I feel your pain – my mam is lovely, but she speaks without thinking all. The. TIME. She doesn’t mean to be rude, but she is, which is almost worse – at least if she was doing on purpose she’d KNOW she was doing it. I often have to stop myself from saying, “You know, you don’t have to verbalise every single thought that pops into your head.” Ah families, can’t live with them, can’t sell them into slavery…
I actually lost a little bit of sleep and had a bit of a sick stomach writing about my mom recently. I tried to be honest and sort of admit some of the baggage-y types of things about our relationship, but in the end, she was on my mind in a big way, so I wrote it and like other things in my life, put the most positive spin on it because that’s the kind of person I genuinely try to be. It felt risky…still does. I’m not a hundred percent sure that I’d do it again because it was so personal. I get where you’re coming from on the mom front, anyway.

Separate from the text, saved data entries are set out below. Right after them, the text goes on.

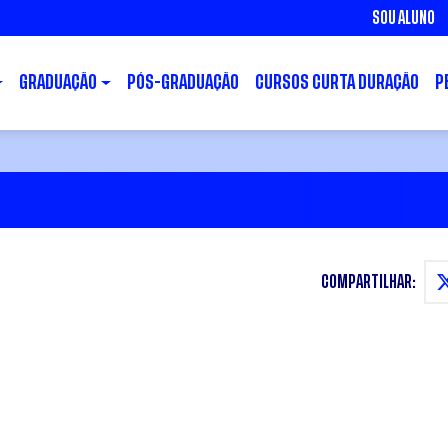
SOU ALUNO
GRADUAÇÃO
PÓS-GRADUAÇÃO
CURSOS CURTA DURAÇÃO
P
COMPARTILHAR: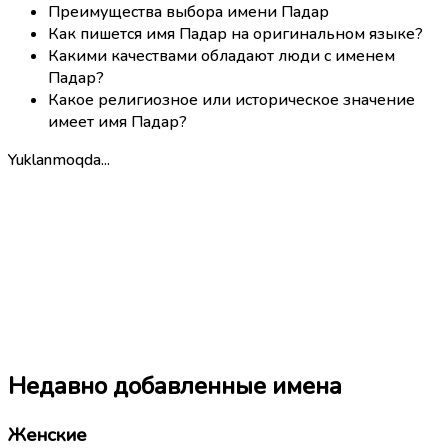
Преимущества выбора имени Падар
Как пишется имя Падар на оригинальном языке?
Какими качествами обладают люди с именем
Падар?
Какое религиозное или историческое значение
имеет имя Падар?
Yuklanmoqda...
Недавно добавленные имена
Женские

And on another note, you seem like the type who will handle whatever comes your way, especially for your kids, worry or not. (LOVE the last line of this post!)
In general I refuse to write about the relationship I have with either of my parents in any kind of depth, mostly because I have started to realize that having a public blog earns you criticisms regardless of who you are, and that’s fine since I’m the one choosing to write, but I don’t want any aspect of my relationship with my parents to be turned into something else people can hurl at me when they get pissed that I dislike their favorite author or occasionally mention that motherhood can suck sometimes. Fairly recently, someone posted a comment that said something along the lines of “And you purposely got pregnant to trick your boyfriend into marrying you.” Normally, the hater comments don’t really bother me that much because they’re just… inconsequential to my life, but THAT one crossed a line; just stating as fact what was mere speculation, as if they have any right to throw things like that out there, as if it’s as foolproof as saying my name is Jessica. Like, that’s my FAMILY, you know, my CHILD, you can’t just SAY stuff like that about them. (Not to mention, the plan would have to be considered an utter failure seeing as by the time we do get married this summer Channing will be two. Ya dumbass!) So, I won’t write anything about my parents and anything beyond the most superficial aspects of my relationship with them. They’re humans with real lives and I’m not going to expose them to any conjecture a blog reader on the Internet cares to come up with.
Conjecture as fact is a full-time hobby of internet trolls.
I read that blog. I thought it was very brave of you, especially considering your mom could read it! Not that you said anything inappropriate, but it was very honest. If I did that, I think that someone would say to my mom, “Did you READ what she wrote about YOU on the INTERNET???” and it would be a way to stir up family drama.
Be careful what you wish for, eh Mom?